History and examination in keeping with chronic use of the upper limb is found with tenderness not only related to the region of attachment but also to the muscle tendon complex attached to the lateral epicondyle. Other causes of pain in this region of the elbow including posterior interroseous nerve syndrome, radiocapitellar degeneration, anconeal pain and tumour need to be excluded as misdiagnosis of tennis elbow will result in failure of treatment.
Radiographs (X-Rays) can reveal bony changes in this region of the elbow
Magnetic resonance imaging can indicate changes in the tendon in keeping with the diagnosis and also delineate other pathology.
Rest and modification of activity is often successful as in many patients this is a self limiting condition although it may take a number of months to resolve. In the cases which persist anti-inflammatory drug and steroid injections are an alternative form of management and it is uncommon for the condition to require surgery.

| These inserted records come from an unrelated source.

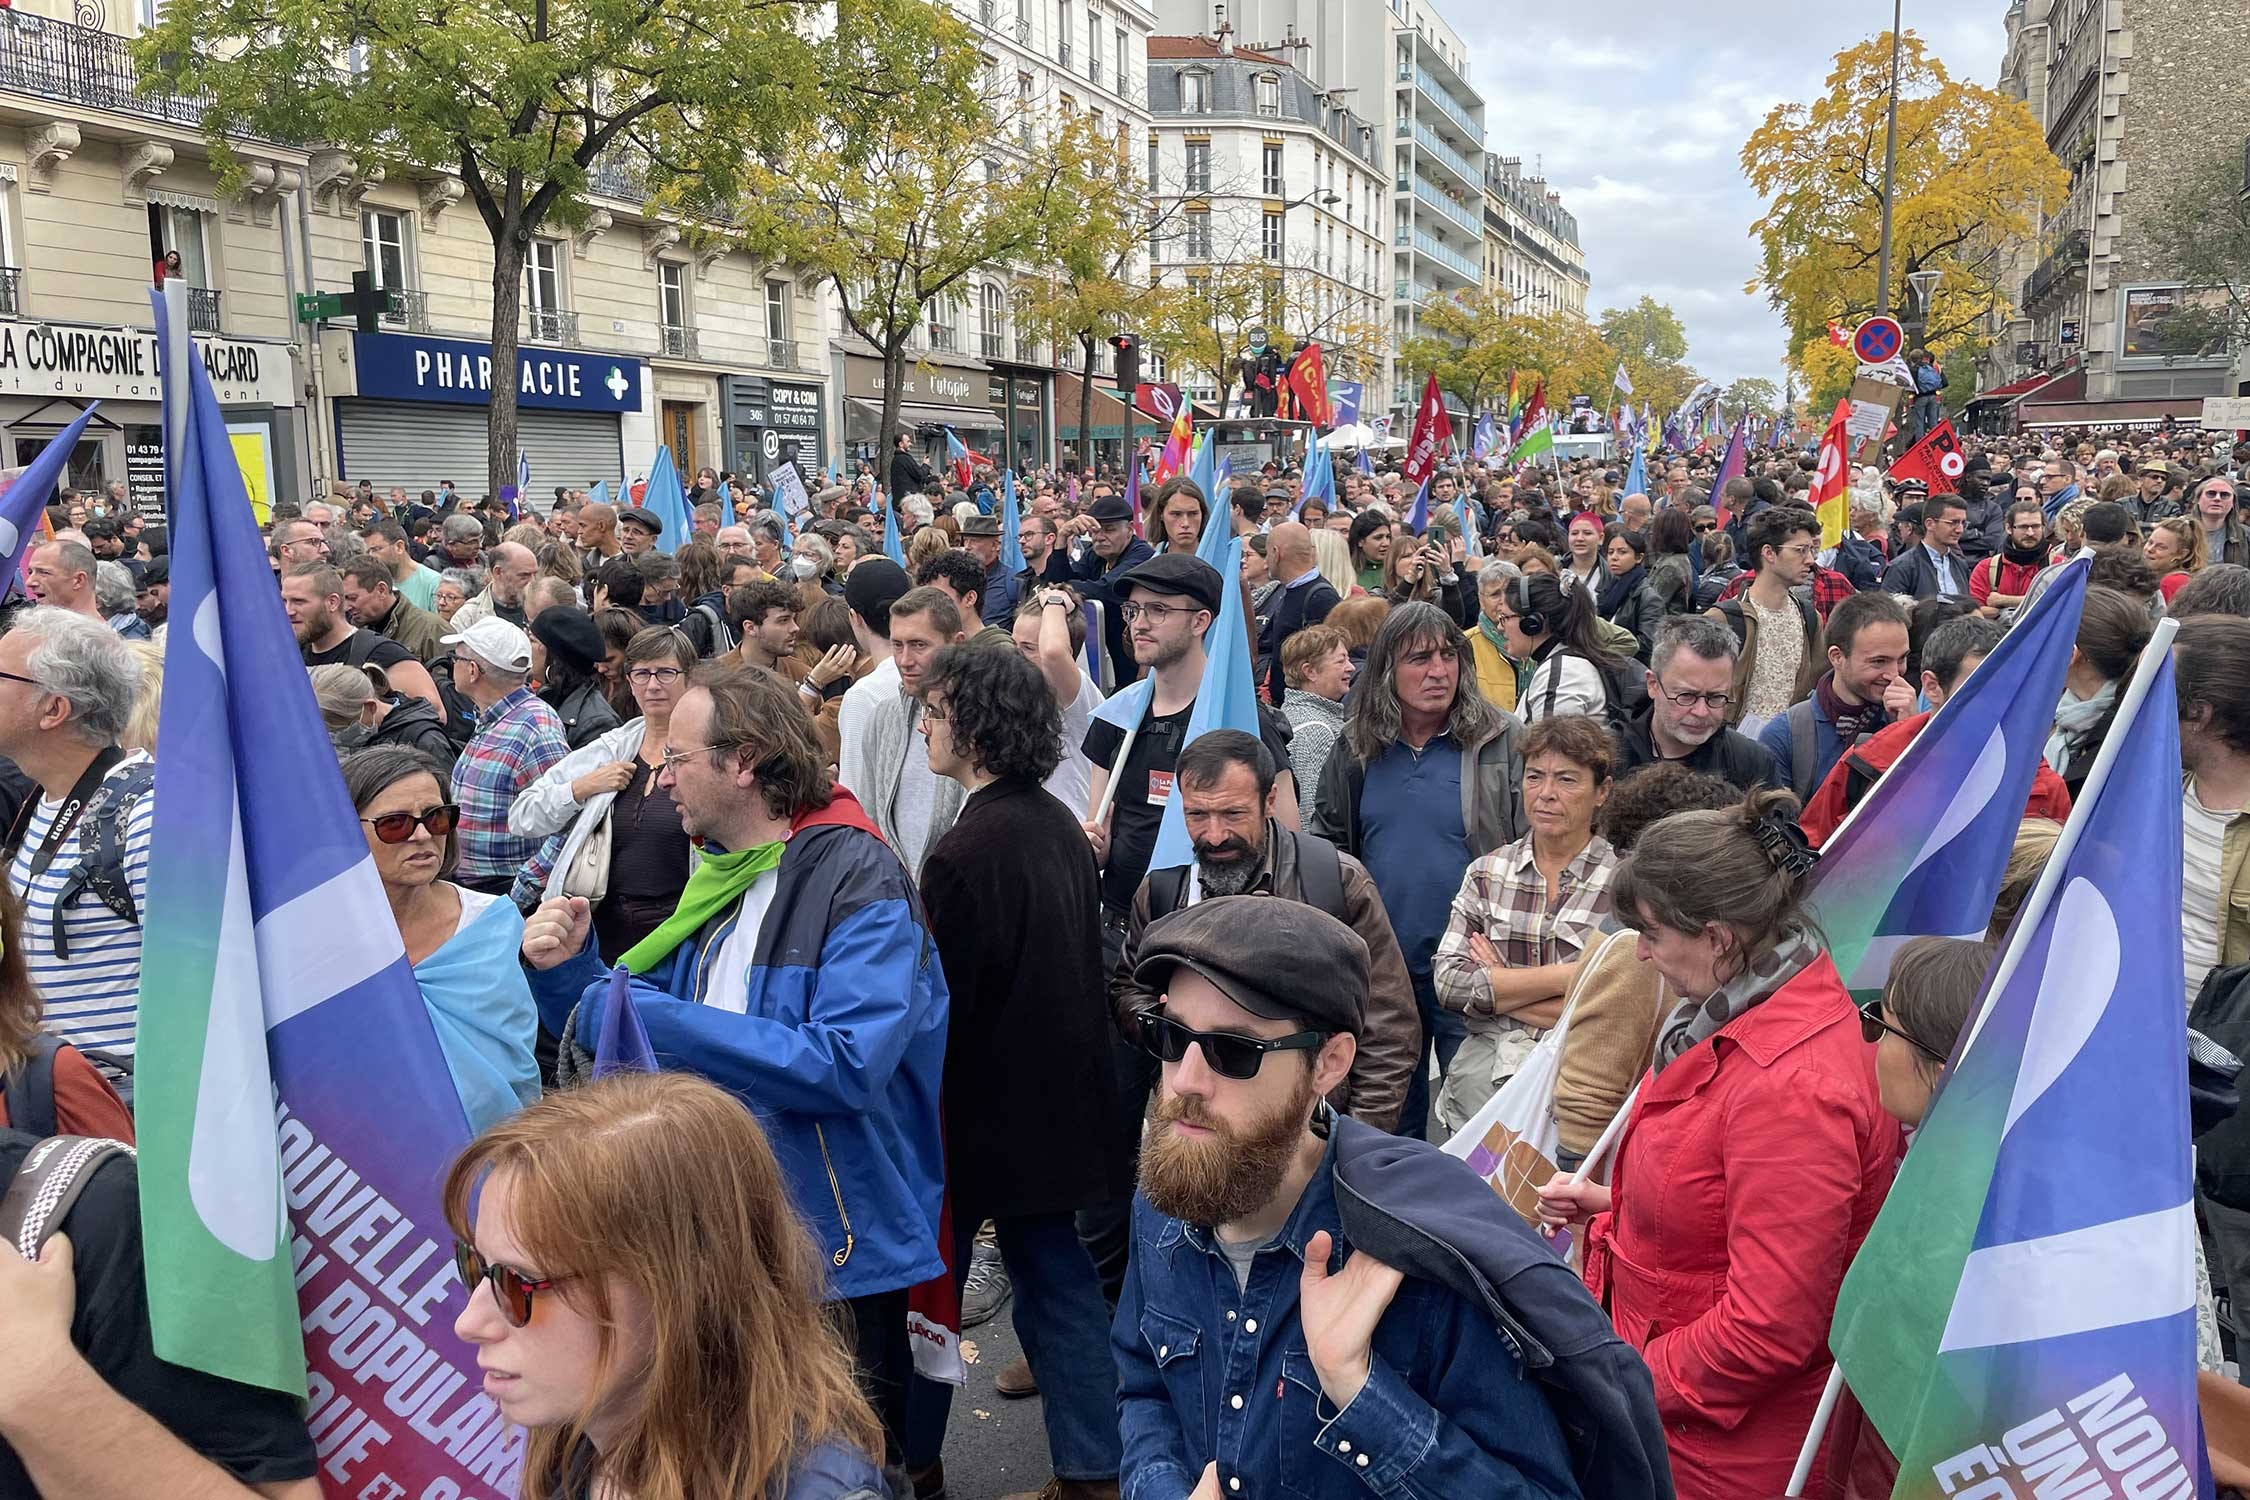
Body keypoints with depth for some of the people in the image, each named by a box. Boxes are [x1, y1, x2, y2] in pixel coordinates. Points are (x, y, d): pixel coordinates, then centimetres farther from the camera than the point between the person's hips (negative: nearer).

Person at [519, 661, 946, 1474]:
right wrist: (568, 970, -7)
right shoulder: (719, 877, 8)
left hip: (833, 1250, -8)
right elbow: (636, 1028, 13)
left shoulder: (859, 881, -18)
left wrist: (658, 1019, -28)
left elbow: (846, 1065, -31)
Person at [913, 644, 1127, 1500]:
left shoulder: (963, 854, -23)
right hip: (1057, 1098, 8)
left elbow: (938, 1003, -19)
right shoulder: (1060, 826, 3)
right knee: (1055, 1273, 15)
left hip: (984, 1102, -8)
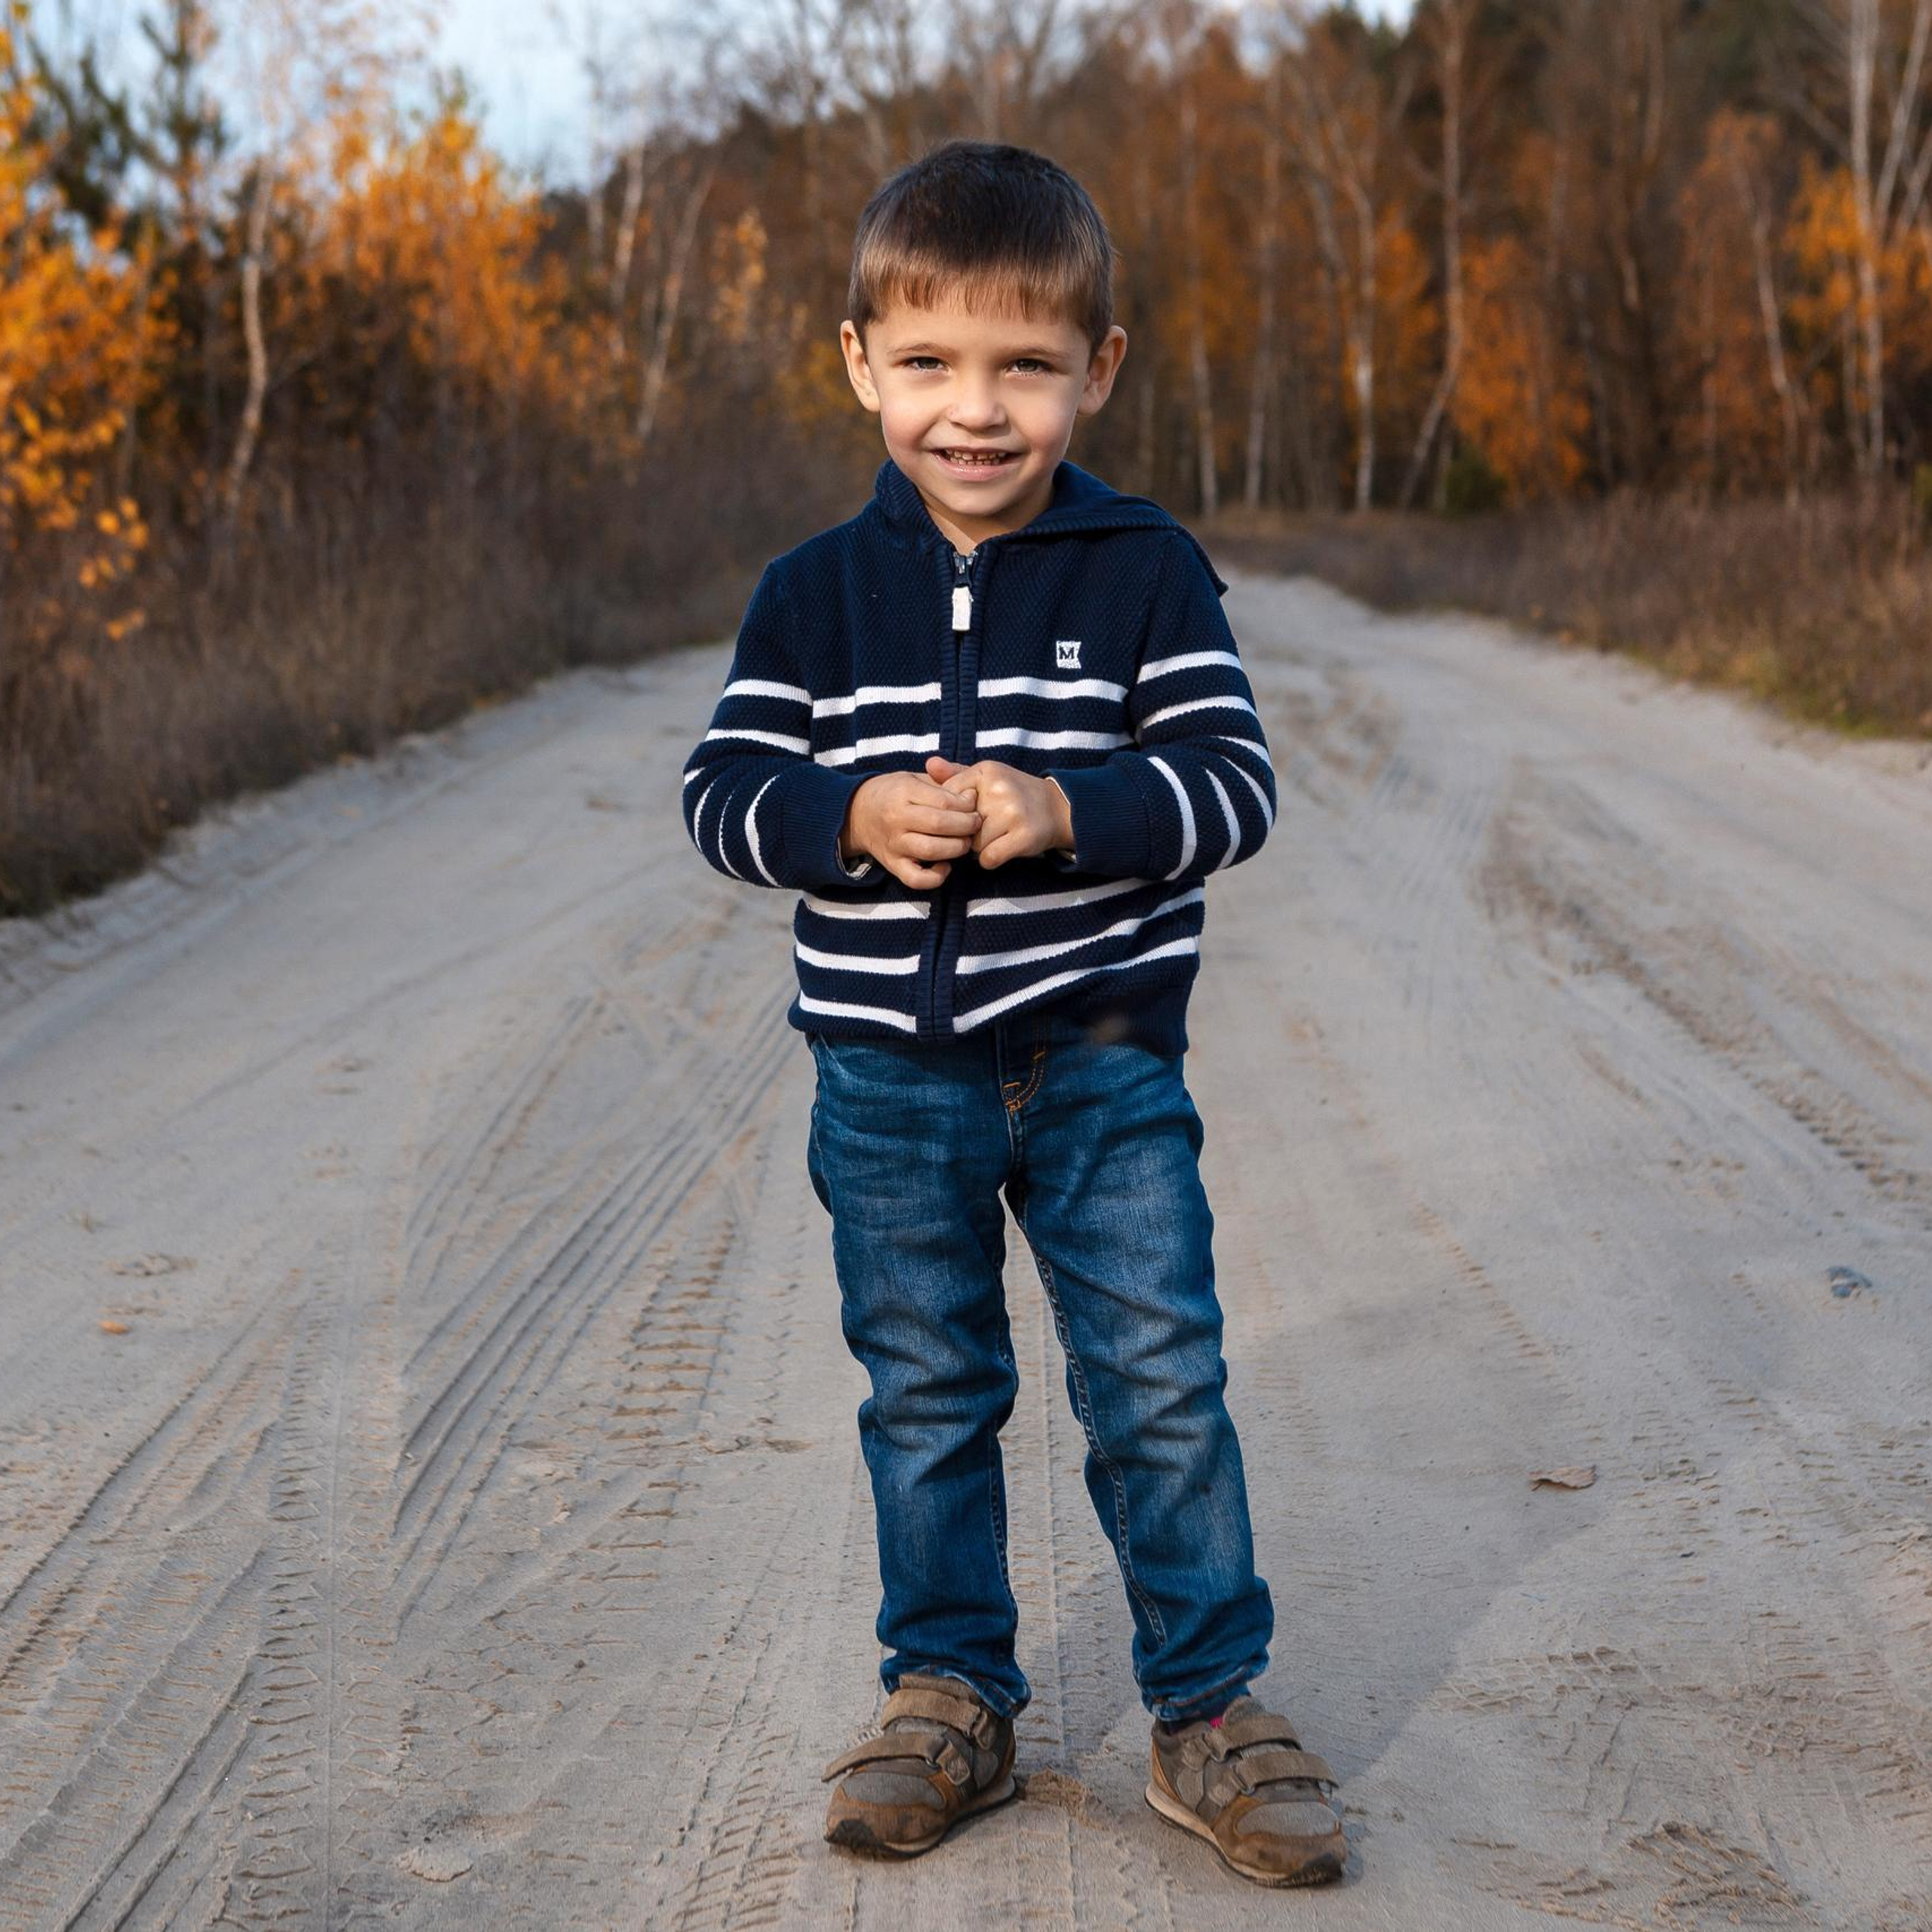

The operation can be done as a general anaesthetic or alternatively with a local anaesthetic. This is an injection in the neck which numbs the shoulder and arm negating the problems associated with anaesthetic gasses and allows patients to stay awake and watch their operation. If preferred patients can listen to music rather than watch or have a supplementary relaxing injection. It is important to note however that patients having an operation with Martin Holt can have a local or general anaesthetic - its your choice.
The degenerate tissue is excised and the bone freshened to improve healing conditions in the area for the repair of the tendon. Patients have to avoid heavy lifting and repetitive activity of the elbow for six weeks to allow the healing process to take place.
Dressings placed over the surgical incision are retained for 7-10 days. Absorbable sutures are used but these do not require removal as they dissolve over the course of time. Physiotherapy is not usually required the range of motion returning in the couple of weeks following the operation.
Time off work
The time you have off work doing the physiotherapy can vary from two to three months. It is dependent on several factors but importantly on the pathology, rate of healing and your occupation.